Table 2. Published studies using AF (without ICG) in vivo for thyroidectomy and parathyroidectomy.
| Reference | Device used | Study group | Study question | Result |
|---|---|---|---|---|
| DiMarco et al. 2019 (24) | Fluobeam800 | 269 thyroidectomies | Does AF prevent inadvertent parathyroidectomy? | 2 inadvertent parathyroid excisions prevented but not significant (P=0.08) |
| Kose et al. 2019 (33) | Fluobeam800 | 310 patients: 173 thyroidectomy & 137 parathyroidectomy | Do PTGs reliably show AF and is AF more sensitive than surgeon identification? | 98% PTGs AF but only 23% identified before the surgeon |
| DiMarco et al. 2019 (23) | Fluobeam800 | 96 parathyroidectomy patients/284 glands | Clinical correlates of PTG AF | 90.5% PTGs detectable with AF. Correlation with serum CA and PTH |
| Thomas et al. 2019 (34) | PT-Eye +/− overlay imaging (OTIS) | 41 patients thyroidectomy & parathyroidectomy | Sensitivity of AF for PTG—pathological and normal/added value of OTIS | 98% PTG AF, no difference for normal vs. pathological tissue. Enhanced sensitivity with OTIS (98% vs. 100%) |
| Thomas et al. 2019 (35) | Comparison of lab-built device vs. PT-Eye | 162 patients thyroidectomy & parathyroidectomy | Accuracy of PTG identification with lab device vs.

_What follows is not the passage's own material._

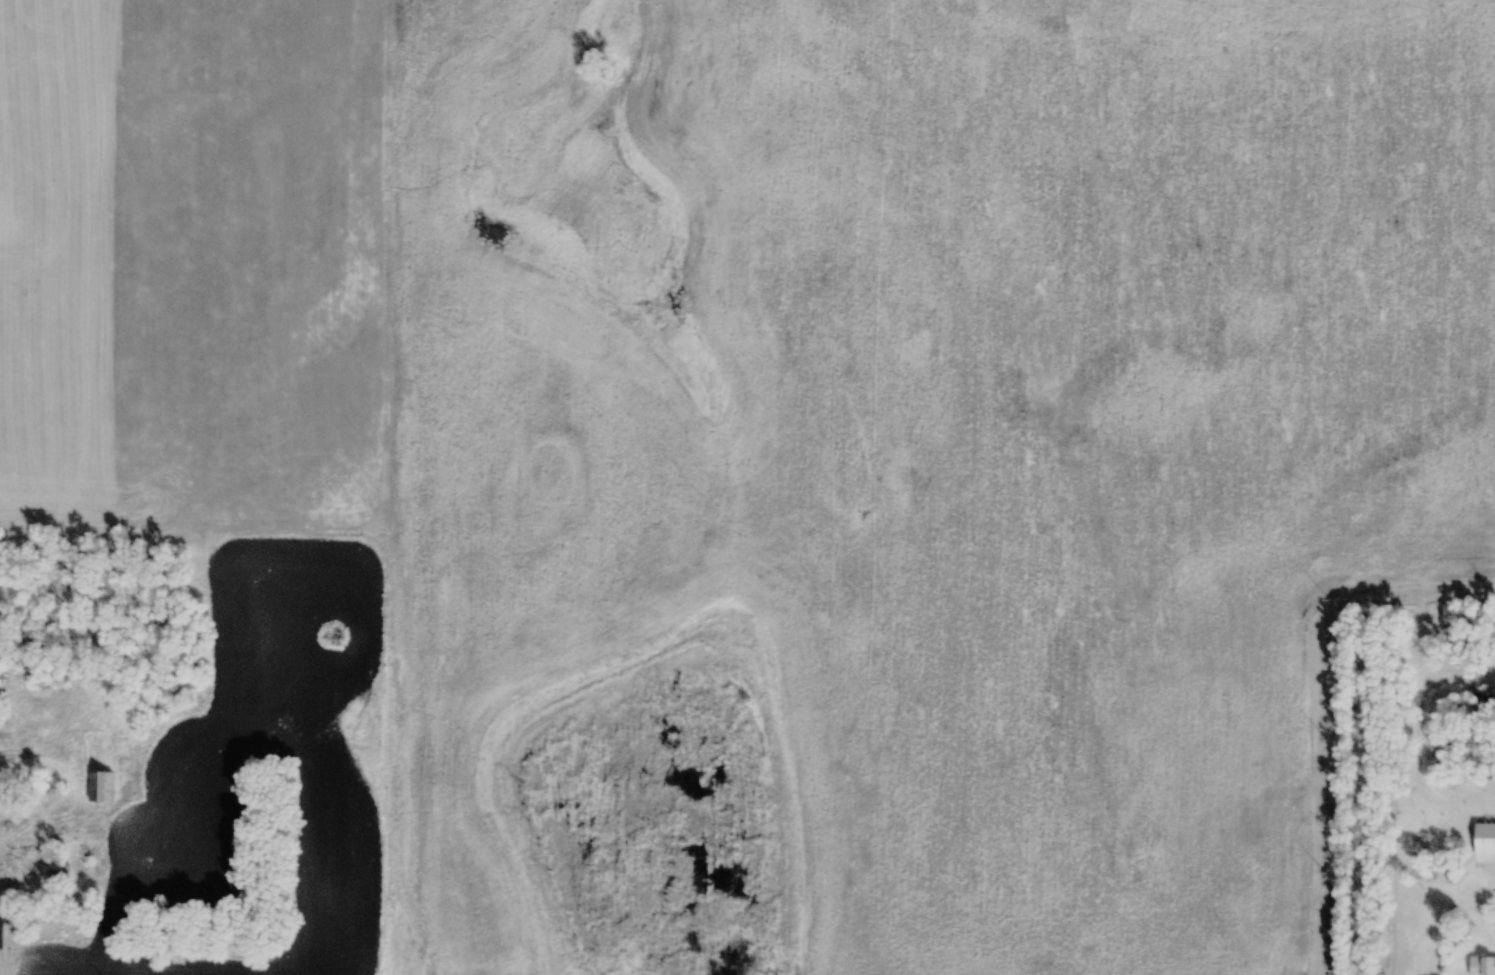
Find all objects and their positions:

PT-Eye | 92.5% for lab device vs. 96.1% PT-Eye |
| Kim et al. 2018 (21) | Raspberry-Pi | Pilot study of lab-built device 3 patients undergoing thyroidectomy | Feasibility/accuracy | 100% accuracy of PTG identification |
| Kahramangil et al. 2018 (36) | Fluobeam800 | Multicentre study of 210 patients thyroidectomy & parathyroidectomy | Accuracy for AF and ability to detect before the surgeon | 98% accuracy/detection before the surgeon in 37–67% cases |
| Kahramangil et al. 2017 (37) | Fluobeam for AF/Pinpoint for ICG | 44 patients thyroidectomy: 22 AF vs. 22 ICG | Comparison of accuracy and ability to detect before the surgeon | Accuracy 98% vs. 95%. Early detection with AF |
| Kim et al. 2018 (38) | Raspberry-Pi (21) | 38 patients, 70 glands, thyroidectomy for PTC | Ability of AF to detect PTG before surgical exposure/after/at removal | 92.8% detection before surgical dissection |
| Benmiloud et al. 2018 (39) | Fluobeam800 | 513 patients: 93 with NIR and 180 controls in period 1 vs. 153 without NIR and 87 controls in period 2 | Hypocalcaemia and inadvertent parathyroidectomy with and without NIR-AF | 5.2% vs. 20.9% post op hypocalcaemia. Increase in median number of PTGs visualised NIR+ vs. NIR− |
| Ladurner et al. 2018 (40) | Karl Storz | 41 PTGs in 20 patients undergoing thyroidectomy | Ability of AF to identify PTGs | 37/41 accuracy (90.2%) |
| Kim et al. 2016 (41) | Group’s own lab device | 8 patients/16 PTGs. Thyroidectomy for PTC | Feasibility of AF for PTG identification | 100% positive predictive value |
| McWade et al. 2016 (42) | Group’s own lab device | 137 patients/264 glands | Accuracy of PTG identification/clinical factors affecting AF | 97% accuracy of PTG identification. AF correlation with BMI, serum Ca, serum vitamin D. Secondary HPT confounder |
NIR-AF, near-infrared autofluorescence; ICG, indocyanine green; PTGs, parathyroid glands; PTC, papillary thyroid carcinoma; HPT, hyperparathyroidism.